__Task item__. Render as a Markdown table the lines of the entries from the one containing "Among rect(106, 41, 131, 86): woman" up to and including the one containing "Answer: approximately 315°". Use the columns n for the row number and Line for the line itself, and skip blank lines.

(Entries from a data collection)
◆ ◆ ◆
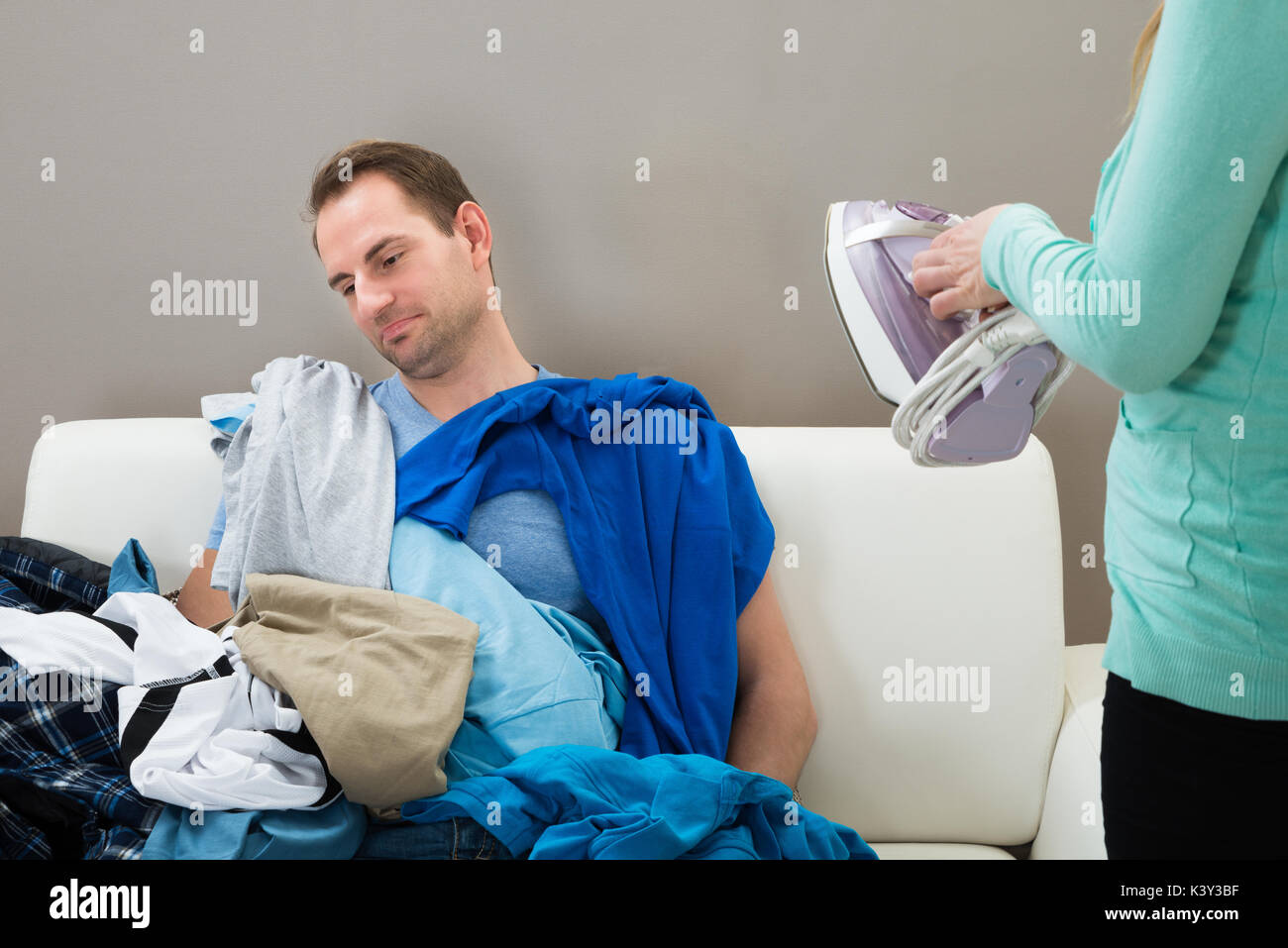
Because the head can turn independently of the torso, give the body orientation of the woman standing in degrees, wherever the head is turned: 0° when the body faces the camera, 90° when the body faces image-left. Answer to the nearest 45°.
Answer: approximately 90°

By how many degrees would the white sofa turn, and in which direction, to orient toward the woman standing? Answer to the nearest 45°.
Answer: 0° — it already faces them

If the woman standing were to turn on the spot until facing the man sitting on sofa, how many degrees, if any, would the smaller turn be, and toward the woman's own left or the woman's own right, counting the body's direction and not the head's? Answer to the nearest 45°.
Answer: approximately 45° to the woman's own right

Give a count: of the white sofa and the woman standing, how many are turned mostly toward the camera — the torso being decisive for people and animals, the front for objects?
1
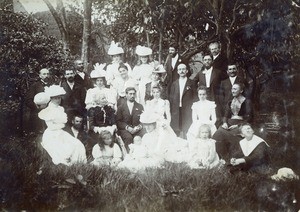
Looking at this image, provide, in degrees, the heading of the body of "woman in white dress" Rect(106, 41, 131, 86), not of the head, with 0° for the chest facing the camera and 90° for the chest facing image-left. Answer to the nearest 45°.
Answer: approximately 0°

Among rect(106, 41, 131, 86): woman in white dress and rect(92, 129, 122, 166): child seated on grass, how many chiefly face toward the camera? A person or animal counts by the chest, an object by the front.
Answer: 2

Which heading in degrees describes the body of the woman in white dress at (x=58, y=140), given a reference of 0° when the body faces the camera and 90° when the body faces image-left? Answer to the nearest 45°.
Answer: approximately 315°
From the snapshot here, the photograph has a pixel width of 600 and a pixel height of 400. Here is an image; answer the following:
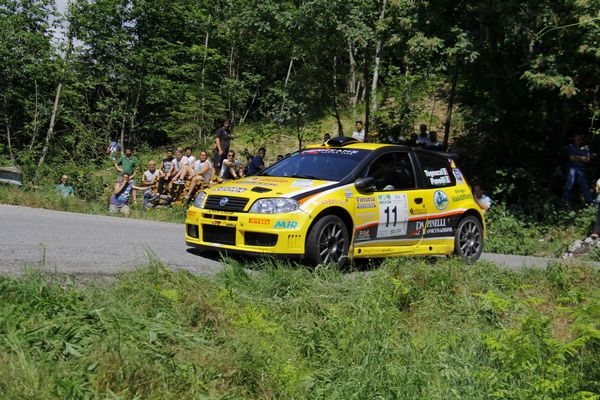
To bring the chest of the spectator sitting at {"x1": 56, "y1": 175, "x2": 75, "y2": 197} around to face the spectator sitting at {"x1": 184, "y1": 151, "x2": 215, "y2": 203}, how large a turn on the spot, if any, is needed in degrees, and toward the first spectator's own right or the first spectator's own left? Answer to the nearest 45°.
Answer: approximately 45° to the first spectator's own left

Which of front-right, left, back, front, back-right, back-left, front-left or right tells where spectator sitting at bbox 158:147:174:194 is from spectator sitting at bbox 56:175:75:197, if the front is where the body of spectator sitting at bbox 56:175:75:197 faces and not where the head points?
front-left

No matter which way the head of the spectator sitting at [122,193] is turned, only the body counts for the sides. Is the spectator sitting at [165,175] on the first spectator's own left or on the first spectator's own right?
on the first spectator's own left

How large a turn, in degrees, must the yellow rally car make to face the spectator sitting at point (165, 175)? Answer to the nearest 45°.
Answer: approximately 90° to its right

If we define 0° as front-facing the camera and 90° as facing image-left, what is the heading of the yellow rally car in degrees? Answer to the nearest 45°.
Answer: approximately 45°

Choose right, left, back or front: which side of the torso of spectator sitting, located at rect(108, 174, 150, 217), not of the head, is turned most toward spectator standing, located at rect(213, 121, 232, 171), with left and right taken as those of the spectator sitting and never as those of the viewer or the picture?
left

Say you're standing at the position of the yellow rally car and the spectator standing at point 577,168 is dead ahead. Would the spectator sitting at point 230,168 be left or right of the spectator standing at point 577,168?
left

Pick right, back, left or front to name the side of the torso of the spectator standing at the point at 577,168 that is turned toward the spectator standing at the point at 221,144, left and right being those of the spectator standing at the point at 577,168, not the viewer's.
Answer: right

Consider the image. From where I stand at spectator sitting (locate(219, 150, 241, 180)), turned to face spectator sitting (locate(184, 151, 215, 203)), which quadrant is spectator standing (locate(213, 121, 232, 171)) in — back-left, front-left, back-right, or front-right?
back-right

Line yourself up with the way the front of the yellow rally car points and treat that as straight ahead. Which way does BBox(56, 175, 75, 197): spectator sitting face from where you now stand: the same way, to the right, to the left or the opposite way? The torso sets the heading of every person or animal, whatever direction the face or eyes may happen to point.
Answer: to the left

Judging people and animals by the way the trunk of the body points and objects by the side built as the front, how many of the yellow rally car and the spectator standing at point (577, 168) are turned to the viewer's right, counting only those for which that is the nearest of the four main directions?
0

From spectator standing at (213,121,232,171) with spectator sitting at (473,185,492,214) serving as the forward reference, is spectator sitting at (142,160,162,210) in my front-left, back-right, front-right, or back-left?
back-right

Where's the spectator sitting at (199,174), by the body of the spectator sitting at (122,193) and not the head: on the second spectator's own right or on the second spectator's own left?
on the second spectator's own left
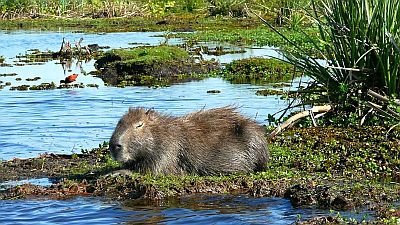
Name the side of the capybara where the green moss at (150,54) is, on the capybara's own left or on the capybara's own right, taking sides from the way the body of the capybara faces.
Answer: on the capybara's own right

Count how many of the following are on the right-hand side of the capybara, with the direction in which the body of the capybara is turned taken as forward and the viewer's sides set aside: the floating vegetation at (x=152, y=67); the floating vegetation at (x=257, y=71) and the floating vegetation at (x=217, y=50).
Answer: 3

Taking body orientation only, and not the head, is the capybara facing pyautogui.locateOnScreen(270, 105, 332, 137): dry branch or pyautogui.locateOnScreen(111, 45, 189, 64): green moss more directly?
the green moss

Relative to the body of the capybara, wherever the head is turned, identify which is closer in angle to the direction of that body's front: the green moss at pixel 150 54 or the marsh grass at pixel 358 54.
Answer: the green moss

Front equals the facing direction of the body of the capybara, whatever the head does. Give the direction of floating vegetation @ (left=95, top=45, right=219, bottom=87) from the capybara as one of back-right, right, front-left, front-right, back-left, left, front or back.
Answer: right

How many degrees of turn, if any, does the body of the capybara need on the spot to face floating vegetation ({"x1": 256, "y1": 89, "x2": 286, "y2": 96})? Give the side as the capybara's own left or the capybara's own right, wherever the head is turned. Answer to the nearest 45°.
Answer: approximately 90° to the capybara's own right

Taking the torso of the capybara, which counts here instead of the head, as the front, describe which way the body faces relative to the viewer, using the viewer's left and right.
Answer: facing to the left of the viewer

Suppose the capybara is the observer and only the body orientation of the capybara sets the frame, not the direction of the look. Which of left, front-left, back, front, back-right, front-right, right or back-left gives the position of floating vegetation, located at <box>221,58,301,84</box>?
right
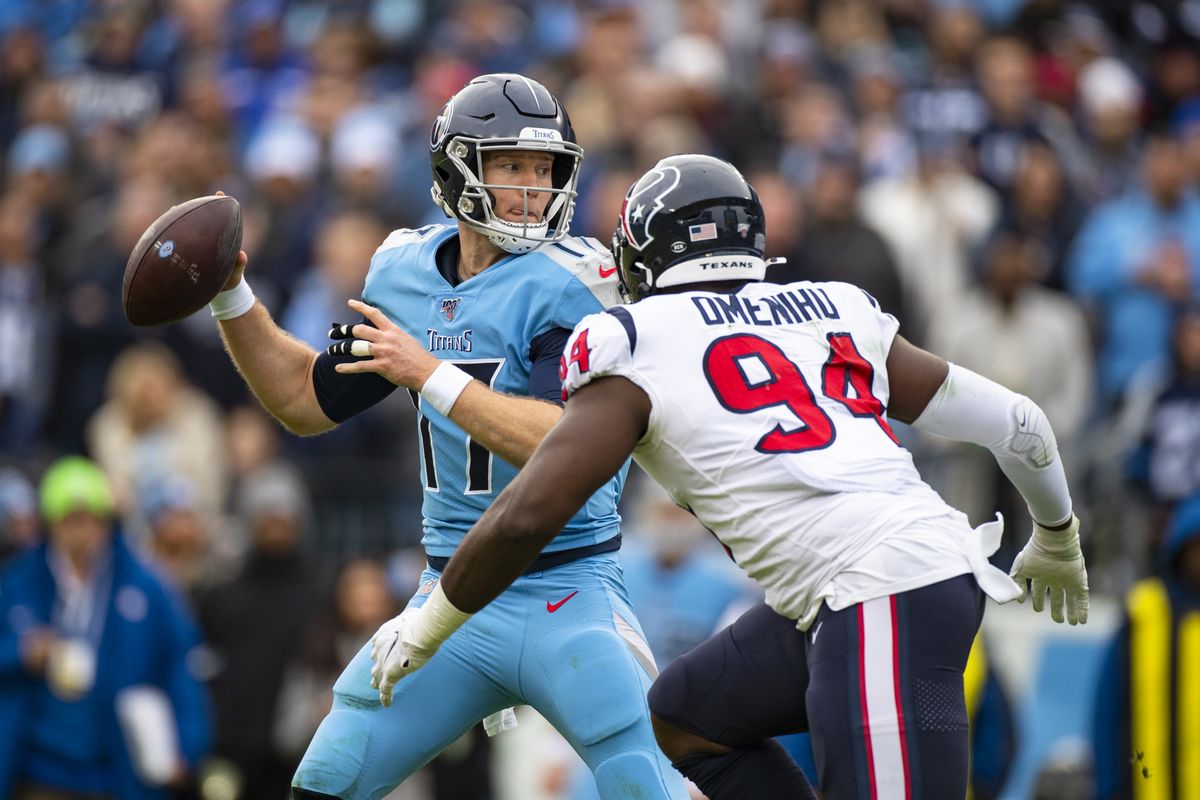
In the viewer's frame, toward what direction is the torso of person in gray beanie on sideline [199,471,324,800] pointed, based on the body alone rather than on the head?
toward the camera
◆ ◆ ◆
__Expected answer__.
| n | Line |
|---|---|
| 1 | Among rect(106, 41, 131, 86): woman in white dress and rect(92, 129, 122, 166): child seated on grass, how many chiefly face toward the camera? A person or animal counts by the chest, an object by the front. |
| 2 | Answer: 2 |
| 3 | Which heading in degrees describes the body of the woman in white dress at (x=58, y=140), given a reference of 0° when the body faces the camera and 90° when the body faces image-left? Answer to the nearest 45°. |
| 4 | Answer: approximately 315° |